En las canciones de Debussy, Gerhaher, que ha sido un extraordinario Pelléas, demostró que también puede brillar, y mucho, en el repertorio francés, aunque le pasa algo no muy diferente de lo que le sucedía a Dietrich Fischer-Dieskau, uno de sus grandes referentes: por un lado, el intelecto –poderosísimo– sigue imponiéndose a los sentidos, lo que resta siempre parte de la necesaria sensualidad; por otro, abandonado el alemán, su Heimat lingüístico, Gerhaher, a pesar de su extraordinaria dicción francesa, se sitúa en desventaja con respecto a los cantantes nativos, ya que la lengua de Mallarmé, de Verlaine, de Debussy, lleva su propia música incorporada. Y el virtuosismo fonético de Gerhaher para modular vocales e introducir infinitos matices en las consonantes cuando canta versos de Goethe, Heine o Rückert no halla un equivalente a la misma altura –porque no es humanamente posible– en su dicción francesa. En las Chansons y los Poèmes estuvo también ostensiblemente más pendiente de la partitura, lo que suele indicar menor familiaridad, o mayor inseguridad.

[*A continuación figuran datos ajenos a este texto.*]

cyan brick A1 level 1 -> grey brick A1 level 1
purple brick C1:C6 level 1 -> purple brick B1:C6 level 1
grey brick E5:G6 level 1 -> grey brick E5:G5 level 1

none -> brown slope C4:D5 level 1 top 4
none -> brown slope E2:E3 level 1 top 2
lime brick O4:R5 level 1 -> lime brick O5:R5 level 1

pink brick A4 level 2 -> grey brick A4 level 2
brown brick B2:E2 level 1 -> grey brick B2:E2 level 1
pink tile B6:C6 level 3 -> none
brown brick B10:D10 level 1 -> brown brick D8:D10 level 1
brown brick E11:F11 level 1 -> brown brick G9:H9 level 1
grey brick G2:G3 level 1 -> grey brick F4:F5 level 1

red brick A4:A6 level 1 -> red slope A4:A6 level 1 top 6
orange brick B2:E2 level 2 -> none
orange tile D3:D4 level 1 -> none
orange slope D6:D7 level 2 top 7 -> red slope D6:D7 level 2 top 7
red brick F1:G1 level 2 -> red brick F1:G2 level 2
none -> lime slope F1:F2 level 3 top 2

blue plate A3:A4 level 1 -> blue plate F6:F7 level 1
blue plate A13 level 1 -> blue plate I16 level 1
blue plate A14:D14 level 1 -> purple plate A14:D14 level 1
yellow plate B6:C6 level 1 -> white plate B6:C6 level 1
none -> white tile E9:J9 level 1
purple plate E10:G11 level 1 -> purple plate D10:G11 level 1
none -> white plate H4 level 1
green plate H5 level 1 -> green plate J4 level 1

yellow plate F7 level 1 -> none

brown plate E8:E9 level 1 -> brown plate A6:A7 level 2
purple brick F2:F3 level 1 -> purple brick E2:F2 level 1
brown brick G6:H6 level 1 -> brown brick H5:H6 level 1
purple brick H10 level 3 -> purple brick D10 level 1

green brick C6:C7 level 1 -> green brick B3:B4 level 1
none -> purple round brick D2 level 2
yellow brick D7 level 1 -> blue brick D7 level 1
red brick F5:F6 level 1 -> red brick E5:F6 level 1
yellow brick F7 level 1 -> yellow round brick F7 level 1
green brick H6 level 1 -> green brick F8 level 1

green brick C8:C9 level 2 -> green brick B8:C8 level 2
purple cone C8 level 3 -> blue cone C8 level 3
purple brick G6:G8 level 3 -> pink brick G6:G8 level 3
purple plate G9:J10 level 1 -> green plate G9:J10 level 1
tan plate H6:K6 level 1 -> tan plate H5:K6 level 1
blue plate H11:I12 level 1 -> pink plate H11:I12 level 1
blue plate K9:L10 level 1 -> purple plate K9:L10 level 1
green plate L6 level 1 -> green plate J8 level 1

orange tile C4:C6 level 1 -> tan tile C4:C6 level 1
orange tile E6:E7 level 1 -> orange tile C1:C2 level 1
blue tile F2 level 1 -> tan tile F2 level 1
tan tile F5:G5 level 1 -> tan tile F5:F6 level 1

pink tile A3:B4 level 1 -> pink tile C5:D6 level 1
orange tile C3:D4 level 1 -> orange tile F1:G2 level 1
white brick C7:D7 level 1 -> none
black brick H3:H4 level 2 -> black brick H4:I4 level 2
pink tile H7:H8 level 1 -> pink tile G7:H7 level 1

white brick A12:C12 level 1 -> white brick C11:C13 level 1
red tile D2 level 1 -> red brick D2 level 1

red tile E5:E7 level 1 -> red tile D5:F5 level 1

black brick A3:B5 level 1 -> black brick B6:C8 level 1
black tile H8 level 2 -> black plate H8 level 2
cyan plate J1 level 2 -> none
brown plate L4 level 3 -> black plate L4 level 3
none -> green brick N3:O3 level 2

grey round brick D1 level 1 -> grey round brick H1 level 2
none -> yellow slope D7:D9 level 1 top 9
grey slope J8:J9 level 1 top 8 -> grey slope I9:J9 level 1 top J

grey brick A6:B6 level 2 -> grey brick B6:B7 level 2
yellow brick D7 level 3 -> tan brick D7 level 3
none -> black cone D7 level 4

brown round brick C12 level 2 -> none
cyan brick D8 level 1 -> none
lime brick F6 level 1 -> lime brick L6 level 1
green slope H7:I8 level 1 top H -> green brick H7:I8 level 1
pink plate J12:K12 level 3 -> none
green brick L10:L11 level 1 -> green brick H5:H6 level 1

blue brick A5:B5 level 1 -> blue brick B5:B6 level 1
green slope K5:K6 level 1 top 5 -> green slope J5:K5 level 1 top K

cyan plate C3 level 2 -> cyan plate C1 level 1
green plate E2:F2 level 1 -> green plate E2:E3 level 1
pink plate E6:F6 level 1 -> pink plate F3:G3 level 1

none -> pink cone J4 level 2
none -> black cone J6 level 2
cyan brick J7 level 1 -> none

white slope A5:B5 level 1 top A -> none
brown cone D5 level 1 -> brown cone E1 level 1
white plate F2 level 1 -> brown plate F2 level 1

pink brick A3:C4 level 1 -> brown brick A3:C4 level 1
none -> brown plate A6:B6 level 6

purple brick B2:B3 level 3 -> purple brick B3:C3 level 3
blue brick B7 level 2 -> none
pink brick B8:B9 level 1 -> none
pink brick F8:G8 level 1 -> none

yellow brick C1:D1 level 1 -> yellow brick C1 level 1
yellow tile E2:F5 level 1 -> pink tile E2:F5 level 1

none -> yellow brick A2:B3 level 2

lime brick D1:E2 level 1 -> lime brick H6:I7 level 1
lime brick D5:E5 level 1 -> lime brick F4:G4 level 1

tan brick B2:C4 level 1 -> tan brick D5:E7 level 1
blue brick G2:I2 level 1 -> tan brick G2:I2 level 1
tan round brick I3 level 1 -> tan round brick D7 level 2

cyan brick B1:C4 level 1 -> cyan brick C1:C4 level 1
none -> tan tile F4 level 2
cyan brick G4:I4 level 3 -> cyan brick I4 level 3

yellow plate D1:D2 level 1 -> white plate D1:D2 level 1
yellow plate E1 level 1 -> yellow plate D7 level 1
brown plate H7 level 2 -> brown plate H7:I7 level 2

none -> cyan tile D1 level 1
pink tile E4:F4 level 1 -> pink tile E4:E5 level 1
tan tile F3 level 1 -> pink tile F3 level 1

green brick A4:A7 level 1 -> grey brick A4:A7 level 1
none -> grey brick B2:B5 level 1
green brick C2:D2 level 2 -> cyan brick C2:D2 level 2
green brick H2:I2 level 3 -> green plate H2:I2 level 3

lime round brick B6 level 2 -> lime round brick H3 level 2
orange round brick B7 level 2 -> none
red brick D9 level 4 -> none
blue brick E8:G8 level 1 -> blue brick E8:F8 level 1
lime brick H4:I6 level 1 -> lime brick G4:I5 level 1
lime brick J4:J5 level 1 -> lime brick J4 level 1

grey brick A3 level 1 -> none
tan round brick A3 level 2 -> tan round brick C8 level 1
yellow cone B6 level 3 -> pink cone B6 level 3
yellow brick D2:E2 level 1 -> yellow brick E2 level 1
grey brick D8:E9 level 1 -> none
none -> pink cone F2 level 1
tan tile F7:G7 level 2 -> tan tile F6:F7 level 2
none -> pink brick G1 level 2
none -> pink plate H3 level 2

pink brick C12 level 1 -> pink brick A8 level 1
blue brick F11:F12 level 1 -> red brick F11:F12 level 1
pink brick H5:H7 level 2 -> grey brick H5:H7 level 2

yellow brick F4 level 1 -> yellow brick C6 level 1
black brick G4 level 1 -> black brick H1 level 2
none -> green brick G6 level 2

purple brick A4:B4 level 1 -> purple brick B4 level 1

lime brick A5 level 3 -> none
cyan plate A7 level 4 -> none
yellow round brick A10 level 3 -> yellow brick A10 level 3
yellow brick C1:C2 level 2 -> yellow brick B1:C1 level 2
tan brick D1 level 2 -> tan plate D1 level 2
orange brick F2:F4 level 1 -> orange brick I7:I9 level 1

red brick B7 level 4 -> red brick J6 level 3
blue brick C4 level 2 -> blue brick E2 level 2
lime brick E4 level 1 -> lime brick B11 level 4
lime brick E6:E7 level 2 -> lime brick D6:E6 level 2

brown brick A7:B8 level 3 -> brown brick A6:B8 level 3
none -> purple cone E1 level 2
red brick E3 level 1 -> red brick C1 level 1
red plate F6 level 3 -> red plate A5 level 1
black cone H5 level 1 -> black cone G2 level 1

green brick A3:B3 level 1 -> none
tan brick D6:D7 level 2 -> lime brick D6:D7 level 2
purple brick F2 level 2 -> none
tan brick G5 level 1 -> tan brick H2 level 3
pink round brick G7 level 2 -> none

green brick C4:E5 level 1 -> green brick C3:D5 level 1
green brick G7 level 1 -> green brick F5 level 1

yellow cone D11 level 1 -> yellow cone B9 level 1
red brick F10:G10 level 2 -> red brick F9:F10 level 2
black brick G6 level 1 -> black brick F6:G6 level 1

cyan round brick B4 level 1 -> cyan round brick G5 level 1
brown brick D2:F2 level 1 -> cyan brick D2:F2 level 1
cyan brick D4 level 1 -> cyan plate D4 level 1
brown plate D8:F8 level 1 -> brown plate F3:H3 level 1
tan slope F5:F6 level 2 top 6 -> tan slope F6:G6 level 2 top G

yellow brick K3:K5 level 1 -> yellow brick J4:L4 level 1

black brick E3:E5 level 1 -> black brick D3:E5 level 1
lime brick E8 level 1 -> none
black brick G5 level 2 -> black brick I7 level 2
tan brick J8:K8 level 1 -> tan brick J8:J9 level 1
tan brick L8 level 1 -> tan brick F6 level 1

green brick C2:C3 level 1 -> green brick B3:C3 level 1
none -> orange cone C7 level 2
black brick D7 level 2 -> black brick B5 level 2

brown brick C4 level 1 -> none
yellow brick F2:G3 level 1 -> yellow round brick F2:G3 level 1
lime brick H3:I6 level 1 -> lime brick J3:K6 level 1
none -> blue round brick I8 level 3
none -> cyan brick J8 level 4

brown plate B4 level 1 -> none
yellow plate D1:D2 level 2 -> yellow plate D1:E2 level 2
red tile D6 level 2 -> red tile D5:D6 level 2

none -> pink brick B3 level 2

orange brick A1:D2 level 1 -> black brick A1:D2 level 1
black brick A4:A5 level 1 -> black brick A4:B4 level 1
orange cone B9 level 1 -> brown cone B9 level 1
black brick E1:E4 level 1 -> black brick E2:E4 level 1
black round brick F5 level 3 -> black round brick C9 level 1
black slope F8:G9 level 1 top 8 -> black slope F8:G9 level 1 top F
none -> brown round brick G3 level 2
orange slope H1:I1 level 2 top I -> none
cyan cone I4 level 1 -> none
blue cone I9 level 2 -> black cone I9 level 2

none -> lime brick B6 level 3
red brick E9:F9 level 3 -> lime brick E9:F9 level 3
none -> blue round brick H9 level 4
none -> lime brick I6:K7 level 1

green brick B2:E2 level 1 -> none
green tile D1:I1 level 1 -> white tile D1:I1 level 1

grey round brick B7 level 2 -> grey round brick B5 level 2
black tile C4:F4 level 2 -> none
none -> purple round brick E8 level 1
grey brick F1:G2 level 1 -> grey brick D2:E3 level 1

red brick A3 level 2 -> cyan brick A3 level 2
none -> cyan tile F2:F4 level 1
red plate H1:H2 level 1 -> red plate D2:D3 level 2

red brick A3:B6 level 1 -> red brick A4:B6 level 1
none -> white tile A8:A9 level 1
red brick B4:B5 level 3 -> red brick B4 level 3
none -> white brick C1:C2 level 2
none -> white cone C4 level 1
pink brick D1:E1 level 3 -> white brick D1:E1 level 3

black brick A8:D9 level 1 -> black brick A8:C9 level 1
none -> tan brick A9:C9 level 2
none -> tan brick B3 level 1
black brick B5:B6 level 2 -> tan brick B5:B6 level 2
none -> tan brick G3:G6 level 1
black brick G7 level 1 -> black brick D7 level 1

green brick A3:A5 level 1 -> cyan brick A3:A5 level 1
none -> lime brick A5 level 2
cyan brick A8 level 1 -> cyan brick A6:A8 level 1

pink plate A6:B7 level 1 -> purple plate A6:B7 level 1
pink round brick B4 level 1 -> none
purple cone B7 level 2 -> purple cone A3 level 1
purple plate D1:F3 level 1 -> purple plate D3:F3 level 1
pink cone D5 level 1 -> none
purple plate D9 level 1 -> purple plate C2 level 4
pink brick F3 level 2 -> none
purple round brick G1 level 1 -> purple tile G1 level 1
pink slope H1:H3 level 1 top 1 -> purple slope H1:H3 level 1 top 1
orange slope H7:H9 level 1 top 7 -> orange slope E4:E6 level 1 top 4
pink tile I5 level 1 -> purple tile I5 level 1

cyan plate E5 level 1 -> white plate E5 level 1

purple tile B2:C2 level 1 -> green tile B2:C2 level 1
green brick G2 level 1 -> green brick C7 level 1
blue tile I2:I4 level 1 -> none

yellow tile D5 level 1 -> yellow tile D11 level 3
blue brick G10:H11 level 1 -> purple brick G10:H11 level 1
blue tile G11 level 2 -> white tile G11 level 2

En el recuerdo quedan, más que el concierto como un bloque, destellos aislados en los que Gerhaher y Huber tocaron el cielo: las exclamaciones “Ophelia! Ophelia!” en Herzeleid, a poco de comenzar; el marcado tono confesional, mantenido en todo momento, de Abendlied; la frase final de la segunda de las Trois Chansons de France (“les songes de l’eau qui sommeille”); las preguntas en pp en los últimos compases de Schneeglöckchen (“Wo komm’ ich her? Wo geh’ ich hin? Wo ist mein Vaterland?”), pintiparadas para alguien tan dubitativo e inquisitivo como lo es, según confesión propia, Christian Gerhaher; una frase mediado el Herbstlied, surcada de silencios, “Ja, erstorben ist die Sonne”; y la totalidad de las dos últimas canciones, Die Blume der Ergebung (a partir de un poema de Rückert, uno de los escritores de cabecera de Schumann) y la citada Der Einsiedler, la que va a quedar instalada ya para siempre en la memoria. Fuera de programa, y sin hacerse de rogar, Gerhaher y Huber cantaron –por fin– dos obras maestras incontestables de Robert Schumann: primero, el tríptico Tragödie, un pequeño y originalísimo milagro de 1841 inspirado en Heine, que hacía por fin su triunfal aparición cuando más se le necesitaba; después, como punto final, An den Mond, que pone música a una traducción alemana de Sun of the Sleepless, de Lord Byron: música grande en una interpretación grande. Ambos músicos, un ejemplo excepcional de simbiosis artística que no deja de asombrarnos año tras año, ofrecerán idéntico programa en Bilbao (el miércoles) y Valencia (el viernes). Nadie que pueda debería perdérselo.